I'm guessing it's a difference in usage pattern. I'm often browsing a bunch of Youtube videos as a research tool. Like a "visual wikipedia" for various topics (especially DIY tutorials and products research). I want to jump in and out of videos fast. Downloading videos with yt-dlp to play in mpv isn't the workflow here. That's too slow and cumbersome. Instead, I'm sampling a bunch of videos and maybe a few of those will be ultimately be downloaded. E.g. Preview/scrub fragments of 10 related videos, read some viewer comments, scan some transcripts, etc... and eventually only yt-dlp 2 of them. This is why "mpv yt-dlp with workarounds" is not an acceptable substitute for using Youtube's web ui.

  • That's fair. It's indeed a difference in usage.

    My only usage of YT is queing up videos for short-term playback.
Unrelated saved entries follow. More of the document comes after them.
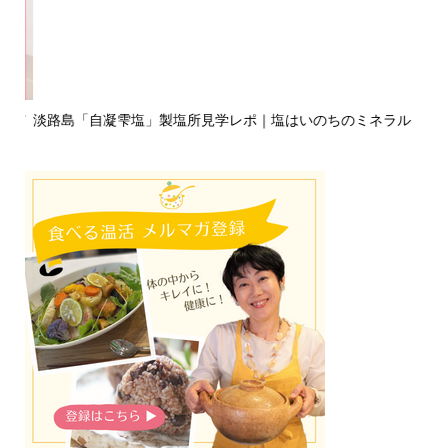
浦市
淡路島「自凝雫塩」製塩所見学レポ｜塩はいのちのミネラル
お
で、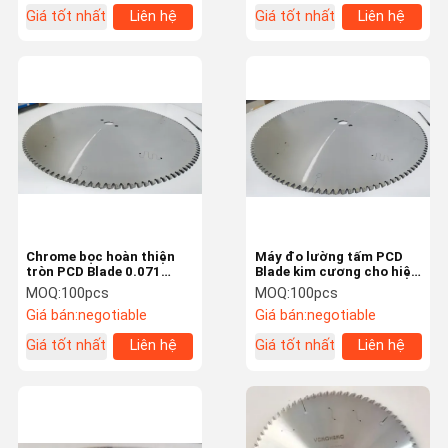
Giá tốt nhất
Liên hệ
Giá tốt nhất
Liên hệ
Chrome bọc hoàn thiện
Máy đo lường tấm PCD
tròn PCD Blade 0.071
Blade kim cương cho hiệu
Inches Kerf cho các tấm
quả hàn tần số cao
MOQ:
100pcs
MOQ:
100pcs
máy kích thước
Giá bán:
negotiable
Giá bán:
negotiable
Giá tốt nhất
Liên hệ
Giá tốt nhất
Liên hệ
Nhà
Sản Phẩm
Video
Về Chúng Tôi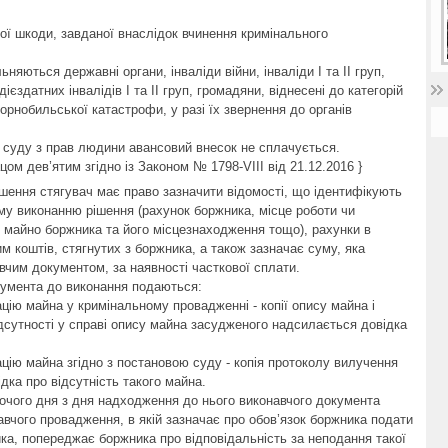
ої шкоди, завданої внаслідок вчинення кримінального
няються державні органи, інваліди війни, інваліди I та II груп,
дієздатних інвалідів I та II груп, громадяни, віднесені до категорій
Чорнобильської катастрофи, у разі їх звернення до органів
о суду з прав людини авансовий внесок не сплачується.
цом дев’ятим згідно із Законом № 1798-VIII від 21.12.2016 }
ішення стягувач має право зазначити відомості, що ідентифікують
у виконанню рішення (рахунок боржника, місце роботи чи
 майно боржника та його місцезнаходження тощо), рахунки в
м коштів, стягнутих з боржника, а також зазначає суму, яка
чим документом, за наявності часткової сплати.
кумента до виконання подаються:
ацію майна у кримінальному провадженні - копії опису майна і
відсутності у справі опису майна засудженого надсилається довідка
ацію майна згідно з постановою суду - копія протоколу вилучення
ідка про відсутність такого майна.
бочого дня з дня надходження до нього виконавчого документа
авчого провадження, в якій зазначає про обов’язок боржника подати
ка, попереджає боржника про відповідальність за неподання такої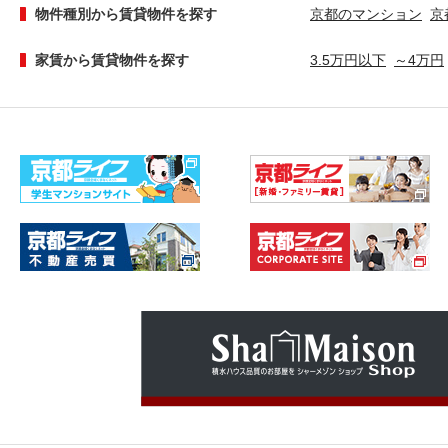
物件種別から賃貸物件を探す
京都のマンション
京
家賃から賃貸物件を探す
3.5万円以下
～4万円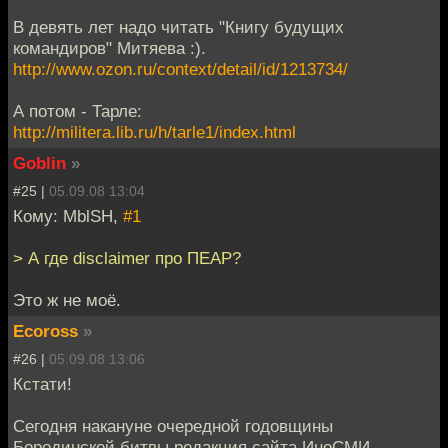
В девять лет надо читать "Книгу будущих
командиров" Митяева :).
http://www.ozon.ru/context/detail/id/1213734/
А потом - Тарле:
http://militera.lib.ru/h/tarle1/index.html
Goblin
»
#25 |
05.09.08 13:04
Кому: MblSH,
#1
> А где disclaimer про ПЕАР?
Это ж не моё.
Ecoross
»
#26 |
05.09.08 13:06
Кстати!
Сегодня накануне очередной годовщины
Бородинской битвы редакция сайта ИноСМИ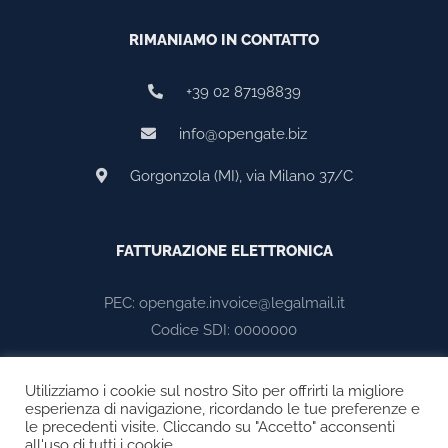
RIMANIAMO IN CONTATTO
+39 02 87198839
info@opengate.biz
Gorgonzola (MI), via Milano 37/C
FATTURAZIONE ELETTRONICA
PEC: opengate.invoice@legalmail.it
Codice SDI: 0000000
Utilizziamo i cookie sul nostro Sito per offrirti la migliore
esperienza di navigazione, ricordando le tue preferenze e
le precedenti visite. Cliccando su "Accetto" acconsenti
all'uso di tutti i cookie.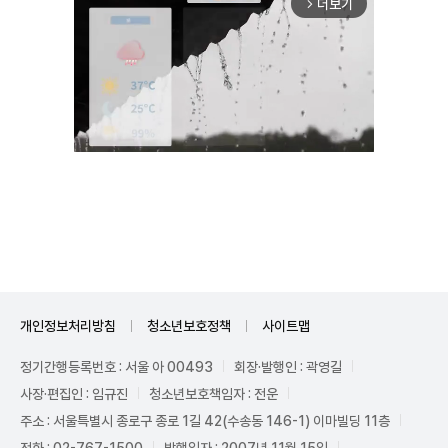
더보기
arrow_forward_ios
Unmute
개인정보처리방침
청소년보호정책
사이트맵
정기간행등록번호 : 서울 아 00493
회장·발행인 : 곽영길
사장·편집인 : 임규진
청소년보호책임자 : 전운
주소 : 서울특별시 종로구 종로 1길 42(수송동 146-1) 이마빌딩 11층
전화 : 02-767-1500
발행일자 : 2007년 11월 15일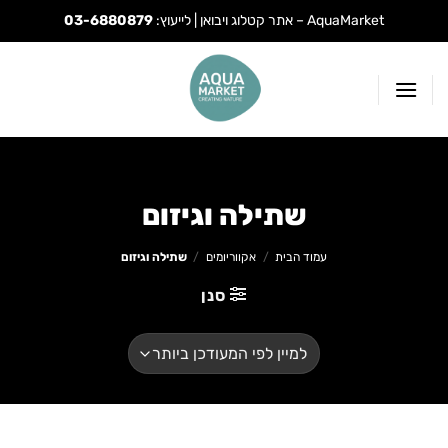
AquaMarket – אתר קטלוג ויבואן | לייעוץ:
03-6880879
Ski
t
conten
שתילה וגיזום
עמוד הבית
/
אקווריומים
/
שתילה וגיזום
סנן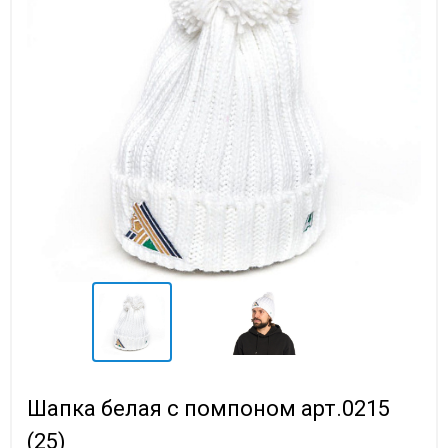
Шапка белая с помпоном арт.0215
(25)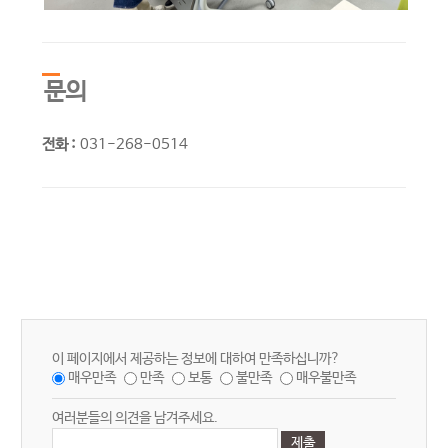
문의
전화 :
031-268-0514
이 페이지에서 제공하는 정보에 대하여 만족하십니까?
매우만족
만족
보통
불만족
매우불만족
여러분들의 의견을 남겨주세요.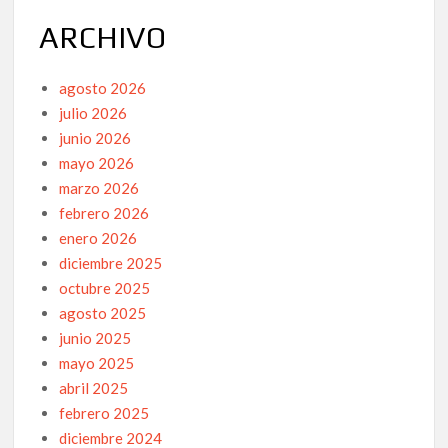
ARCHIVO
agosto 2026
julio 2026
junio 2026
mayo 2026
marzo 2026
febrero 2026
enero 2026
diciembre 2025
octubre 2025
agosto 2025
junio 2025
mayo 2025
abril 2025
febrero 2025
diciembre 2024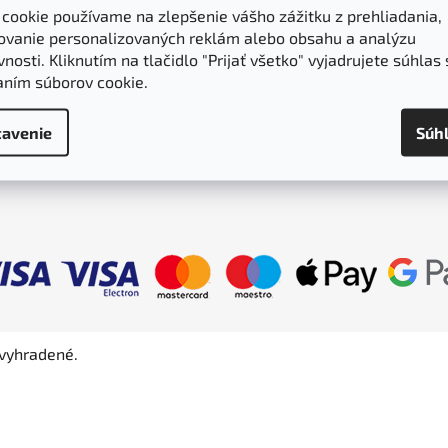
 cookie používame na zlepšenie vášho zážitku z prehliadania,
Moja objednávka
ovanie personalizovaných reklám alebo obsahu a analýzu
nosti. Kliknutím na tlačidlo "Prijať všetko" vyjadrujete súhlas 
Bonusový program
aním súborov cookie.
Dodanie a platba
Obchodné podmienky
avenie
Súh
Ochrana osobných údajov
 vyhradené.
So I browse a feed of my subscriptions in Piped, drag links of videos I'm interested in to a text file, and run a small script on my HTPC to download them with yt-dlp in parallel, and add them to a playlist. With a fast connection, it only takes a few minutes to download even dozens of videos at a time. Then I serve the videos on my LAN over HTTP with nginx, and watch them on any of my devices using any media player that can stream HTTP, which is usually mpv.

    I started a project some time ago to make this fancier, but honestly, this workflow does 90% of what I need, and I'm too lazy to change it.